= Data extract =

= Beginning of Section =

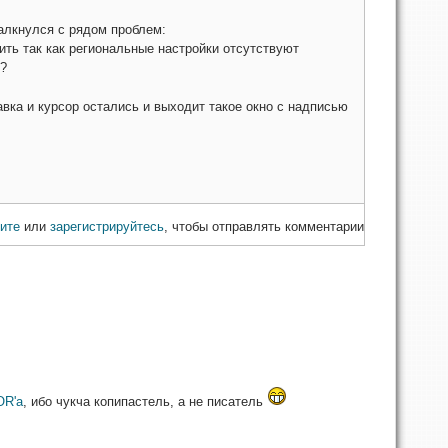
алкнулся с рядом проблем:
вить так как региональные настройки отсутствуют
??
авка и курсор остались и выходит такое окно с надписью
ите
или
зарегистрируйтесь
, чтобы отправлять комментарии
OR'а
, ибо чукча копипастель, а не писатель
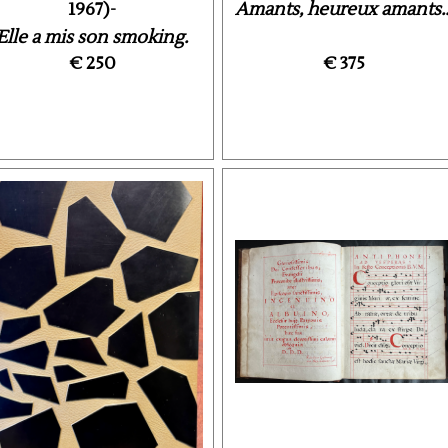
1967)-
Amants, heureux amants..
Elle a mis son smoking.
€ 250
€ 375
Paroles de Fernand ...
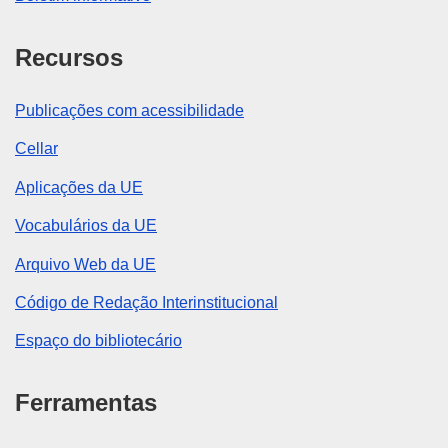
Recursos
Publicações com acessibilidade
Cellar
Aplicações da UE
Vocabulários da UE
Arquivo Web da UE
Código de Redação Interinstitucional
Espaço do bibliotecário
Ferramentas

= End of Section =

= Your objective =
Turn the lines of text in the listing above into a Markdown table with two columns, "No." for a running row number and "Text" for the line itself. Skip blank lines and leave out the pictures.

= Solution to this problem =
| No. | Text |
|---|---|
| 1 | алкнулся с рядом проблем: |
| 2 | вить так как региональные настройки отсутствуют |
| 3 | ?? |
| 4 | авка и курсор остались и выходит такое окно с надписью |
| 5 | ите |
| 6 | или |
| 7 | зарегистрируйтесь |
| 8 | , чтобы отправлять комментарии |
| 9 | OR'а |
| 10 | , ибо чукча копипастель, а не писатель |
| 11 | 1967)- |
| 12 | Amants, heureux amants.. |
| 13 | Elle a mis son smoking. |
| 14 | € 250 |
| 15 | € 375 |
| 16 | Paroles de Fernand ... |
| 17 | Recursos |
| 18 | Publicações com acessibilidade |
| 19 | Cellar |
| 20 | Aplicações da UE |
| 21 | Vocabulários da UE |
| 22 | Arquivo Web da UE |
| 23 | Código de Redação Interinstitucional |
| 24 | Espaço do bibliotecário |
| 25 | Ferramentas |